Selain meningkatkan imajinasi dan kreatifitas anak-anak yang semakin berkurang di era digital, mendongeng diyakini sangat efektif menjembatani kesenjangan emosional antara anak dengan orang tuanya.

Lian Gogali mengatakan, menulis ulang dongeng Poso merupakan salah satu cara merawat kebijaksanaan orang-orang tua agar tidak hilang dari ingatan masyarakat.

Kekhawatiran hilangnya kebijaksanaan warisan leluhur itu sangat beralasan. Sejumlah riset menunjukkan adanya penurunan daya ingat masyarakat kita karena teknologi sudah mengambil alih hamper semua pekerjan yang memerlukan otak.
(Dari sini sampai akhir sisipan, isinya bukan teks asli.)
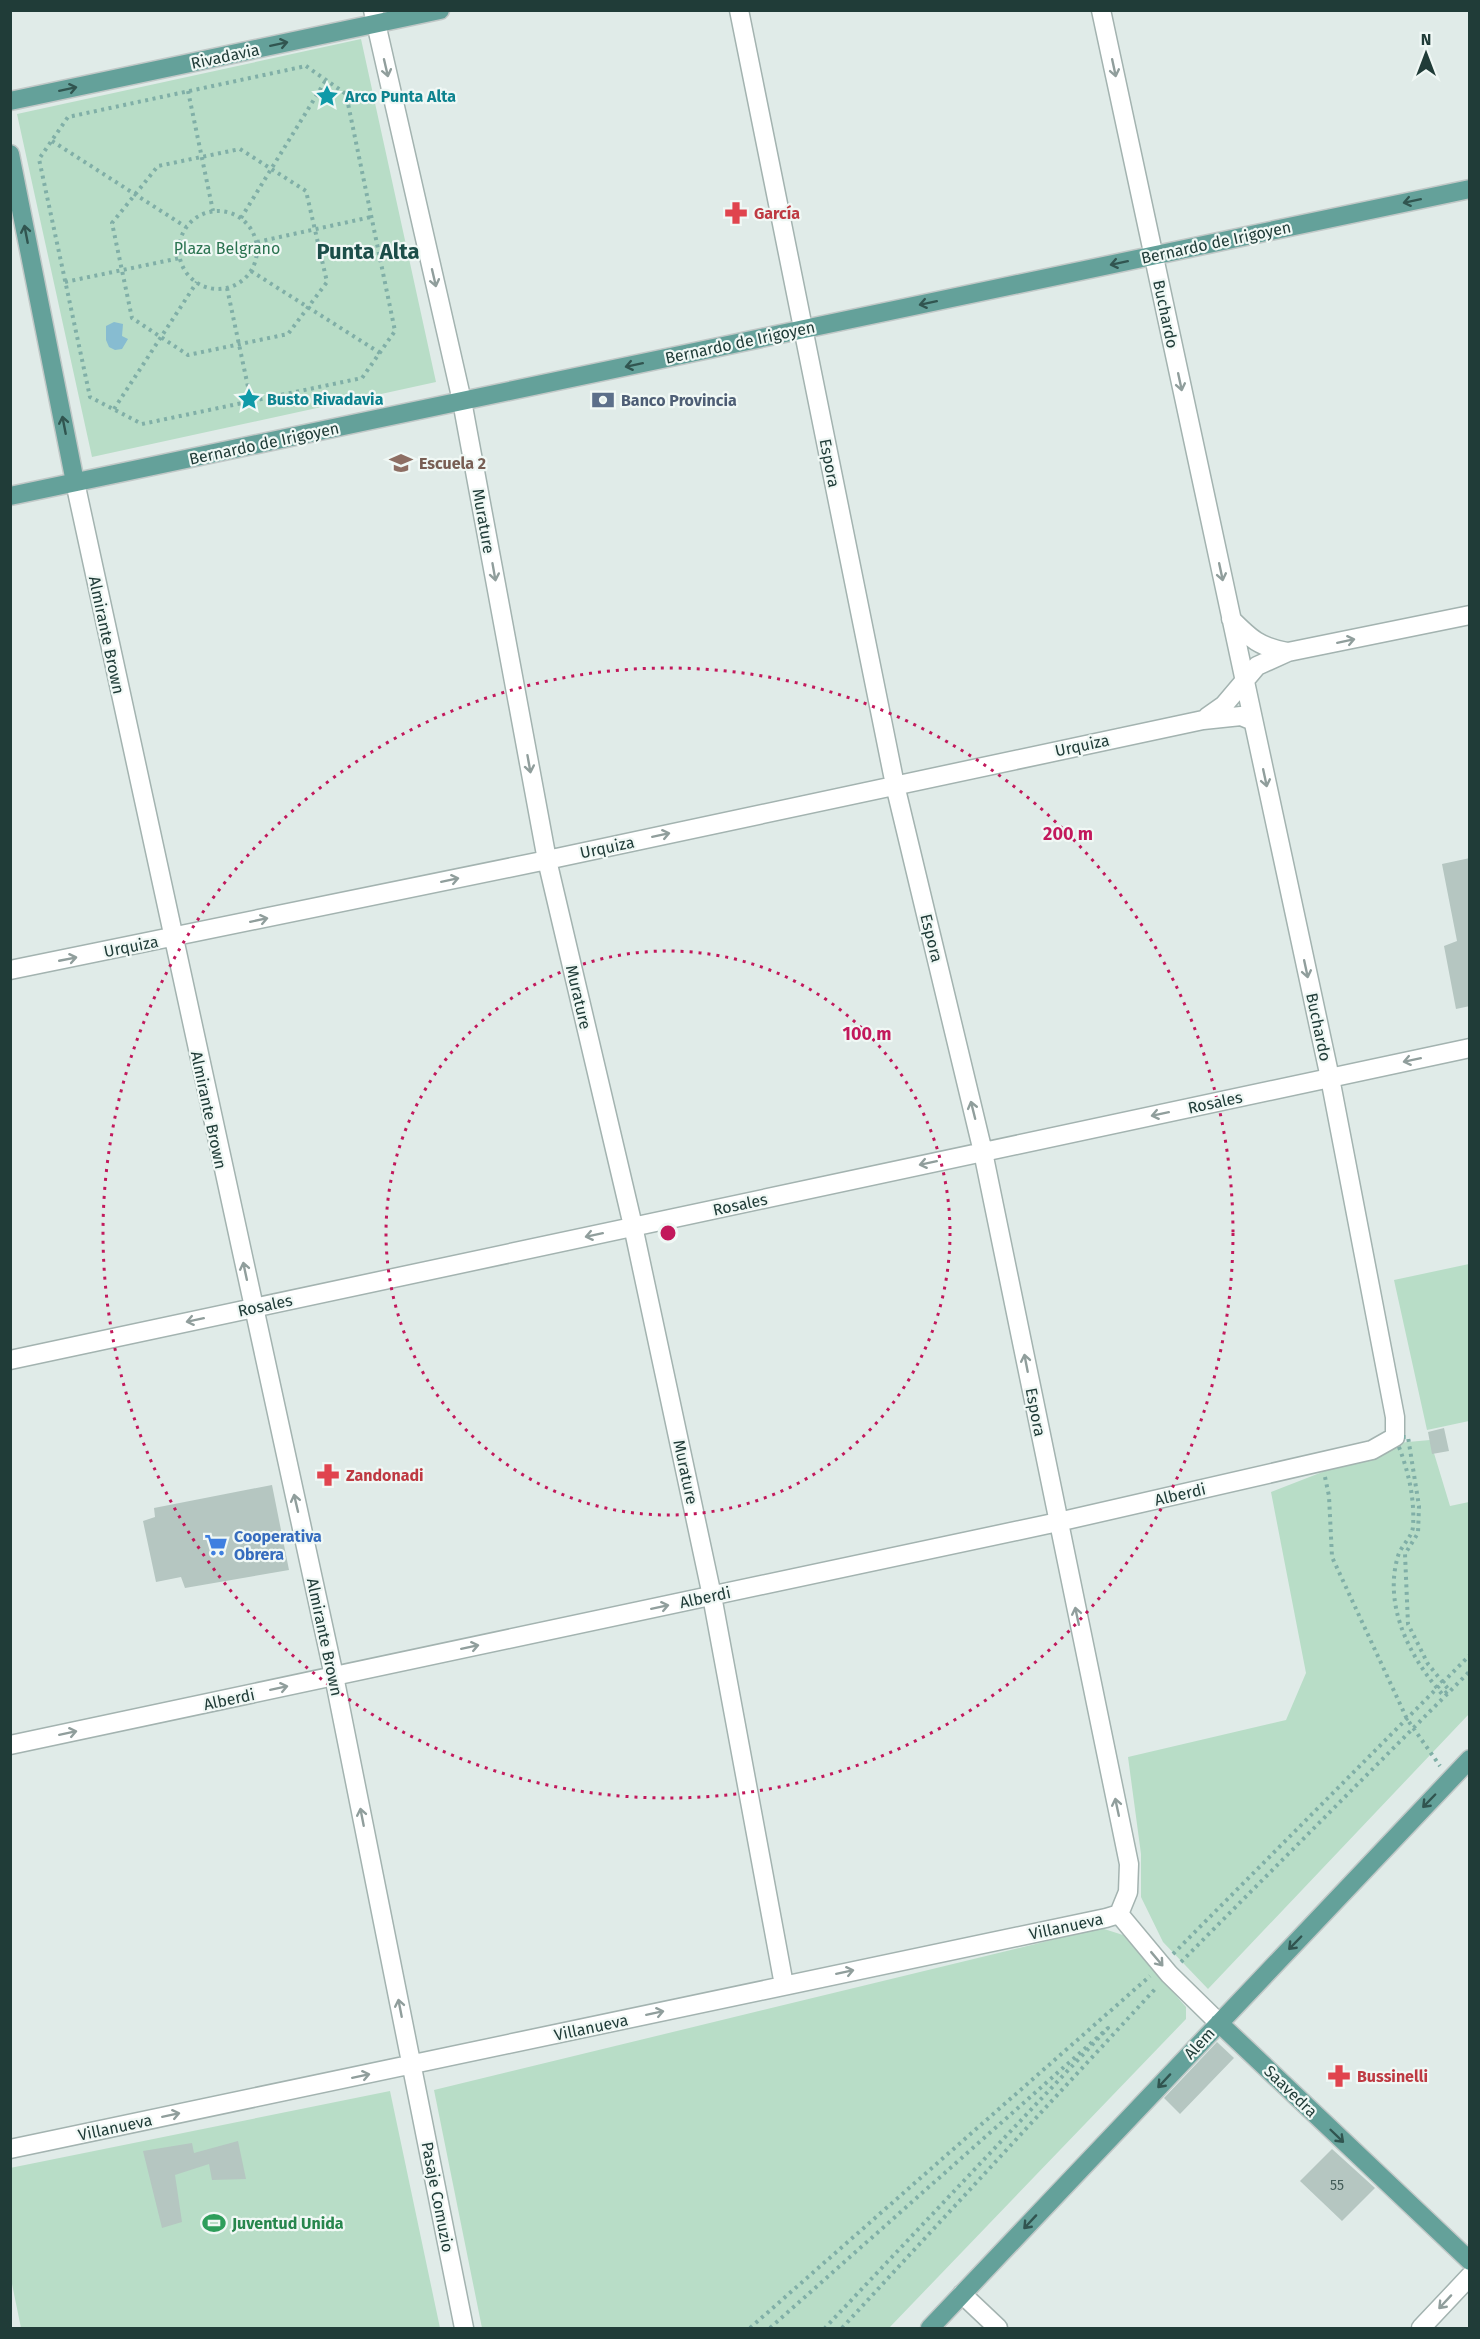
<svg xmlns="http://www.w3.org/2000/svg" width="1480" height="2339" font-family="'Fira Sans',sans-serif">
  <rect width="100%" height="100%" fill="#e0ebe8"/>
  <!-- green -->
  <path fill="#b8ddc7" d="M 361,39 L 436,382 L 92,457 L 17,114 Z
    M 1469,1264 L 1469,1421 L 1427,1430 L 1394,1280 Z
    M 1430,1440 L 1450,1506 L 1469,1502 L 1469,1714 L 1208,1989 L 1163,1942 L 1141,1897 L 1141,1854 L 1128,1757 L 1286,1720 L 1306,1673 L 1271,1492 L 1397,1443 Z
    M 1101,1928 L 1123,1935 L 1186,2007 L 1186,2019 L 889,2328 L 482,2328 L 434,2090 Z
    M 390,2091 L 440,2328 L 21,2328 L 11,2279 L 10,2168 Z"/>
  <!-- water -->
  <path fill="#87bcd1" d="M 114,322 L 123,324 L 122,336 L 128,339 L 122,349 L 115,350 L 109,347 L 106,340 L 106,326 Z"/>
  <!-- building -->
  <path fill="#b5c6c1" d="M 1470,858 L 1470,1006 L 1456,1009 L 1444,946 L 1457,941 L 1442,864 Z
    M 1444,1428 L 1449,1451 L 1432,1454 L 1428,1432 Z
    M 272,1485 L 289,1570 L 185,1588 L 181,1577 L 156,1582 L 143,1521 L 155,1517 L 154,1508 Z
    M 1217,2042 L 1234,2058 L 1180,2114 L 1164,2098 Z
    M 238,2141 L 246,2179 L 212,2180 L 209,2164 L 175,2175 L 182,2222 L 162,2228 L 143,2151 L 192,2143 L 194,2153 Z
    M 1332,2149 L 1375,2188 L 1342,2221 L 1300,2181 Z"/>
  <g fill="none" stroke-linecap="round" stroke-linejoin="round">
    <!-- minor casing -->
    <g stroke="#a3b3b0" stroke-width="21">
      <path id="minor" d="M 373,10 L 462,401 L 547,860 L 633,1226 L 712,1596 L 784,1985
        M 75,482 L 334,1676 L 464,2328
        M 1231,619 C 1251,639 1259,647 1288,652
        M 1207,717 L 1224,705 L 1257,666 L 1288,652 L 1470,615
        M 10,970 L 547,860 L 1203,720 L 1241,716 L 1253,721
        M 10,1360 L 1470,1048
        M 10,1745 L 1058,1522 L 1372,1450 L 1395,1437 L 1395,1417 L 1330,1078 L 1101,10
        M 1119,1914 L 1169,1974 L 1219,2023
        M 10,2149 L 1106,1918 L 1119,1914 L 1128,1892 L 1129,1864 L 983,1152 L 895,785 L 739,10
        M 962,2294 L 998,2328
        M 1421,2328 L 1470,2276"/>
    </g>
    <!-- major casing -->
    <g stroke="#c1c8c7" stroke-width="21">
      <path id="major" d="M 10,101 L 440,10
        M 10,154 L 75,482
        M 10,496 L 1470,189
        M 1219,2023 L 1470,2261
        M 930,2328 L 1470,1759"/>
    </g>
    <!-- path -->
    <path stroke="#80afa7" stroke-width="4" stroke-dasharray="3 4.5" stroke-linecap="butt" d="M 306,66 L 346,94 L 395,331 L 362,378 L 142,424 L 90,397 L 39,159 L 68,117 Z
      M 188,91 L 213,211
      M 52,141 L 186,227
      M 240,149 L 306,191 L 327,282 L 288,334 L 188,355 L 132,318 L 112,223 L 158,166 Z
      M179 250a39 39 0 1 1 78 0a39 39 0 1 1-78 0Z
      M 241,218 L 326,80
      M 257,242 L 371,217
      M 251,271 L 380,353
      M 65,282 L 180,258
      M 227,288 L 251,401
      M 114,409 L 197,282
      M 1395,1437 L 1408,1437 L 1419,1506 L 1418,1533 L 1405,1554 L 1408,1624 L 1428,1664 L 1449,1690 L 1443,1695 C 1410,1658 1383,1606 1398,1556 C 1401,1546 1412,1537 1413,1527 C 1415,1495 1407,1466 1395,1437 Z
      M 1325,1477 L 1329,1496 L 1332,1557 L 1407,1719 L 1440,1766
      M 1173,1954 L 1470,1655
      M 1181,1962 L 1470,1671
      M 750,2328 L 1150,1976
      M 770,2328 L 1108,2028 L 825,2328
      M 842,2328 L 1157,1987"/>
    <!-- minor -->
    <use href="#minor" stroke="#fff" stroke-width="18"/>
    <!-- major -->
    <use href="#major" stroke="#64a19a" stroke-width="18"/>
  </g>
  <!-- one-way arrows -->
  <defs><path id="oneway-shaft" d="M-6 0H5M1.5-3L5.5 0L1.5 3" fill="none" stroke-width="1.6" stroke-linecap="round" stroke-linejoin="round" transform="scale(1.5)"/></defs>
  <g stroke="#315550">
    <use href="#oneway-shaft" transform="translate(279 44) rotate(-12)"/>
    <use href="#oneway-shaft" transform="translate(68 89) rotate(-12)"/>
    <use href="#oneway-shaft" transform="translate(1412 201) rotate(168)"/>
    <use href="#oneway-shaft" transform="translate(26 234) rotate(-101)"/>
    <use href="#oneway-shaft" transform="translate(1119 263) rotate(168)"/>
    <use href="#oneway-shaft" transform="translate(928 303) rotate(168)"/>
    <use href="#oneway-shaft" transform="translate(634 365) rotate(168)"/>
    <use href="#oneway-shaft" transform="translate(64 425) rotate(-101)"/>
    <use href="#oneway-shaft" transform="translate(1429 1801) rotate(134)"/>
    <use href="#oneway-shaft" transform="translate(1295 1943) rotate(134)"/>
    <use href="#oneway-shaft" transform="translate(1164 2081) rotate(133)"/>
    <use href="#oneway-shaft" transform="translate(1337 2136) rotate(44)"/>
    <use href="#oneway-shaft" transform="translate(1030 2222) rotate(133)"/>
  </g>
  <g stroke="#909e9c">
    <use href="#oneway-shaft" transform="translate(386 68) rotate(77)"/>
    <use href="#oneway-shaft" transform="translate(1114 68) rotate(78)"/>
    <use href="#oneway-shaft" transform="translate(434 278) rotate(77)"/>
    <use href="#oneway-shaft" transform="translate(1180 382) rotate(78)"/>
    <use href="#oneway-shaft" transform="translate(494 572) rotate(80)"/>
    <use href="#oneway-shaft" transform="translate(1221 572) rotate(78)"/>
    <use href="#oneway-shaft" transform="translate(1346 641) rotate(-12)"/>
    <use href="#oneway-shaft" transform="translate(529 764) rotate(80)"/>
    <use href="#oneway-shaft" transform="translate(1265 778) rotate(78)"/>
    <use href="#oneway-shaft" transform="translate(661 835) rotate(-12)"/>
    <use href="#oneway-shaft" transform="translate(450 880) rotate(-12)"/>
    <use href="#oneway-shaft" transform="translate(259 920) rotate(-12)"/>
    <use href="#oneway-shaft" transform="translate(68 959) rotate(-11)"/>
    <use href="#oneway-shaft" transform="translate(1306 969) rotate(78)"/>
    <use href="#oneway-shaft" transform="translate(1412 1060) rotate(168)"/>
    <use href="#oneway-shaft" transform="translate(973 1110) rotate(-104)"/>
    <use href="#oneway-shaft" transform="translate(1160 1114) rotate(168)"/>
    <use href="#oneway-shaft" transform="translate(928 1163) rotate(168)"/>
    <use href="#oneway-shaft" transform="translate(594 1235) rotate(168)"/>
    <use href="#oneway-shaft" transform="translate(245 1271) rotate(-102)"/>
    <use href="#oneway-shaft" transform="translate(195 1320) rotate(168)"/>
    <use href="#oneway-shaft" transform="translate(1026 1363) rotate(-101)"/>
    <use href="#oneway-shaft" transform="translate(296 1503) rotate(-103)"/>
    <use href="#oneway-shaft" transform="translate(660 1607) rotate(-12)"/>
    <use href="#oneway-shaft" transform="translate(1077 1616) rotate(-102)"/>
    <use href="#oneway-shaft" transform="translate(470 1647) rotate(-12)"/>
    <use href="#oneway-shaft" transform="translate(279 1688) rotate(-12)"/>
    <use href="#oneway-shaft" transform="translate(68 1733) rotate(-12)"/>
    <use href="#oneway-shaft" transform="translate(1117 1807) rotate(-102)"/>
    <use href="#oneway-shaft" transform="translate(362 1817) rotate(-101)"/>
    <use href="#oneway-shaft" transform="translate(1157 1959) rotate(50)"/>
    <use href="#oneway-shaft" transform="translate(845 1972) rotate(-12)"/>
    <use href="#oneway-shaft" transform="translate(400 2008) rotate(-101)"/>
    <use href="#oneway-shaft" transform="translate(655 2013) rotate(-12)"/>
    <use href="#oneway-shaft" transform="translate(361 2076) rotate(-12)"/>
    <use href="#oneway-shaft" transform="translate(171 2115) rotate(-12)"/>
    <use href="#oneway-shaft" transform="translate(1445 2302) rotate(133)"/>
  </g>
  <!-- distance rings -->
  <g fill="none" stroke="#c2185b" stroke-width="3" stroke-dasharray="3 6">
    <circle cx="668" cy="1233" r="282"/>
    <circle cx="668" cy="1233" r="565"/>
  </g>
  <!-- icons -->
  <defs>
    <g id="sight-bare" transform="scale(1.8)"><path d="M0-6L1.8-2.2L6-1.7L2.9 1.2L3.7 5.4L0 3.3L-3.7 5.4L-2.9 1.2L-6-1.7L-1.8-2.2Z" fill="#0f9aa8" stroke="#f0f8f5" stroke-width="2.5" paint-order="stroke"/></g>
    <g id="pharmacy-bare" transform="scale(1.8)"><path d="M-2-6h4v4h4v4h-4v4h-4v-4h-4v-4h4Z" fill="#e0444e" stroke="#f0f8f5" stroke-width="2.5" paint-order="stroke"/></g>
    <g id="bank-bare" transform="scale(1.8)"><path d="M-6-4H6V4H-6ZM0-2.3a2.3 2.3 0 1 0 0 4.6a2.3 2.3 0 1 0 0-4.6Z" fill="#5c6f8a" stroke="#f0f8f5" stroke-width="2.5" paint-order="stroke"/></g>
    <g id="school-bare" transform="scale(1.8)"><path d="M0-5L7-2L0 1L-7-2ZM-4 1L0 2.5L4 1V4Q0 6-4 4Z" fill="#8d6e63" stroke="#f0f8f5" stroke-width="2.5" paint-order="stroke"/></g>
    <g id="supermarket-bare" transform="scale(1.8)"><path d="M-6-5.5h2.5l.6 2H6L4.5 2H-2.5L-4.4-4H-6ZM-1.5 3.2a1.3 1.3 0 1 0 .1 0ZM3 3.2a1.3 1.3 0 1 0 .1 0Z" fill="#3f7fe0" stroke="#f0f8f5" stroke-width="2.5" paint-order="stroke"/></g>
    <g id="stadium-bare" transform="scale(1.8)"><path d="M0-5a6.5 5 0 1 0 0 10a6.5 5 0 1 0 0-10ZM-3.5-1.8h7v3.6h-7Z" fill="#2e9e5b" stroke="#f0f8f5" stroke-width="2.5" paint-order="stroke"/></g>
  </defs>
  <g fill-rule="evenodd">
    <use href="#sight-bare" x="327" y="96"/>
    <use href="#pharmacy-bare" x="736" y="213"/>
    <use href="#sight-bare" x="249" y="399"/>
    <use href="#bank-bare" x="603" y="400"/>
    <use href="#school-bare" x="401" y="463"/>
    <use href="#pharmacy-bare" x="328" y="1475"/>
    <use href="#supermarket-bare" x="216" y="1545"/>
    <use href="#pharmacy-bare" x="1339" y="2076"/>
    <use href="#stadium-bare" x="214" y="2223"/>
  </g>
  <g text-anchor="middle" stroke-width="4.5" stroke-linejoin="round" paint-order="stroke">
    <!-- number labels -->
    <g font-size="14" fill="#455e5a">
      <text x="1337" y="2190">55</text>
    </g>
    <!-- street labels -->
    <g font-size="16" fill="#203c38" stroke="#f0f8f5">
      <text transform="translate(225 56) rotate(-12)" y="6">Rivadavia</text>
      <text transform="translate(1216 242) rotate(-12)" y="6">Bernardo de Irigoyen</text>
      <text transform="translate(1166 314) rotate(78)" y="6">Buchardo</text>
      <text transform="translate(740 342) rotate(-12)" y="6">Bernardo de Irigoyen</text>
      <text transform="translate(264 443) rotate(-12)" y="6">Bernardo de Irigoyen</text>
      <text transform="translate(830 463) rotate(79)" y="6">Espora</text>
      <text transform="translate(484 521) rotate(80)" y="6">Murature</text>
      <text transform="translate(107 635) rotate(78)" y="6">Almirante Brown</text>
      <text transform="translate(1082 745) rotate(-12)" y="6">Urquiza</text>
      <text transform="translate(607 847) rotate(-12)" y="6">Urquiza</text>
      <text transform="translate(932 938) rotate(76)" y="6">Espora</text>
      <text transform="translate(131 946) rotate(-11)" y="6">Urquiza</text>
      <text transform="translate(579 997) rotate(77)" y="6">Murature</text>
      <text transform="translate(1319 1027) rotate(78)" y="6">Buchardo</text>
      <text transform="translate(1215 1102) rotate(-12)" y="6">Rosales</text>
      <text transform="translate(209 1110) rotate(78)" y="6">Almirante Brown</text>
      <text transform="translate(740 1204) rotate(-12)" y="6">Rosales</text>
      <text transform="translate(265 1305) rotate(-12)" y="6">Rosales</text>
      <text transform="translate(1036 1412) rotate(79)" y="6">Espora</text>
      <text transform="translate(686 1472) rotate(78)" y="6">Murature</text>
      <text transform="translate(1180 1494) rotate(-13)" y="6">Alberdi</text>
      <text transform="translate(705 1597) rotate(-12)" y="6">Alberdi</text>
      <text transform="translate(325 1637) rotate(78)" y="6">Almirante Brown</text>
      <text transform="translate(229 1699) rotate(-12)" y="6">Alberdi</text>
      <text transform="translate(1066 1926) rotate(-12)" y="6">Villanueva</text>
      <text transform="translate(591 2027) rotate(-12)" y="6">Villanueva</text>
      <text transform="translate(1199 2043) rotate(-47)" y="6">Alem</text>
      <text transform="translate(1291 2091) rotate(44)" y="6">Saavedra</text>
      <text transform="translate(115 2127) rotate(-12)" y="6">Villanueva</text>
      <text transform="translate(438 2197) rotate(79)" y="6">Pasaje Comuzio</text>
    </g>
    <!-- culture labels -->
    <g font-size="16" font-weight="bold" fill="#0d838f" stroke="#f0f8f5" text-anchor="start">
      <text x="345" y="102">Arco Punta Alta</text>
      <text x="267" y="405">Busto Rivadavia</text>
    </g>
    <!-- health labels -->
    <g font-size="16" font-weight="bold" fill="#be3a42" stroke="#f0f8f5" text-anchor="start">
      <text x="754" y="219">García</text>
      <text x="346" y="1481">Zandonadi</text>
      <text x="1357" y="2082">Bussinelli</text>
    </g>
    <!-- park labels -->
    <g font-size="16" fill="#2a7350" stroke="#f0f8f5">
      <text x="227" y="254">Plaza Belgrano</text>
    </g>
    <!-- service labels -->
    <g font-size="16" font-weight="bold" fill="#4e5e75" stroke="#f0f8f5" text-anchor="start">
      <text x="621" y="406">Banco Provincia</text>
    </g>
    <!-- education labels -->
    <g font-size="16" font-weight="bold" fill="#785e54" stroke="#f0f8f5" text-anchor="start">
      <text x="419" y="469">Escuela 2</text>
    </g>
    <!-- shop labels -->
    <g font-size="16" font-weight="bold" fill="#366cbe" stroke="#f0f8f5" text-anchor="start">
      <text x="234" y="1542">Cooperativa<tspan x="234" dy="18">Obrera</tspan></text>
    </g>
    <!-- leisure labels -->
    <g font-size="16" font-weight="bold" fill="#27864d" stroke="#f0f8f5" text-anchor="start">
      <text x="232" y="2229">Juventud Unida</text>
    </g>
    <!-- district labels -->
    <g font-size="22" font-weight="bold" fill="#1c4e49" stroke="#f0f8f5">
      <text x="368" y="259">Punta Alta</text>
    </g>
  </g>
  <circle cx="668" cy="1233" r="9" fill="#c2185b" stroke="#f0f8f5" stroke-width="3"/>
  <g font-size="18" text-anchor="middle" font-weight="bold" fill="#c2185b" stroke="#f0f8f5" stroke-width="4.5" stroke-linejoin="round" paint-order="stroke">
    <text x="1068" y="840">200 m</text>
    <text x="867" y="1040">100 m</text>
  </g>
  <!-- border -->
  <rect width="1480" height="2339" fill="none" stroke="#203c38" stroke-width="24"/>
  <!-- north arrow -->
  <g transform="translate(1426 54)" stroke="#f0f8f5" stroke-width="4.5" paint-order="stroke">
  <path d="M0-4.5L10 22L0 15L-10 22Z" fill="#203c38"/>
  <text y="-9" font-size="16" font-weight="bold" text-anchor="middle" fill="#203c38">N</text>
  </g>
</svg>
Kini semua ingin dikerjakan secara instan dan memperoleh hasil instan. Tidak ada lagi ruang untuk mengetahui bagaimana prosesnya, karena ingin langsung pada hasil.

Hal yang kemudian membuat fungsi otak semakin berkurang. Karena itu dongeng menjadi salah satu cara untuk memgembalikan fungsi-fungsi yang sudah semakin berkurang itu, terutama pada anak.

Eko Setiawan, Dosen Jurusan Etnomosukologi ISI Surakarta, dalam artikelnya di harian Kompas edisi 21 Februari 2021, Melemahnya Ingatan, Matinya Imajinasi menyebut, teknologi memutus rantai ingatan yang erat bersentuhan dengan lapis imajinasi. Ingatan manusia, menurut dia semakin pendek sementara imajinasi semakin sempit atau picik.

Karena itu mengumpulkan, menuliskan kembali dan menceritakan dongeng kepada anak-anak bukan hanya sekedar menghibur, menyampaikan kebijaksanaan leluhur. Tetapi lebih dari itu, mendongeng adalah upaya menjaga ingatan manusia agar tetap waras dan tidak terseret perubahan yang tidak kita kenal.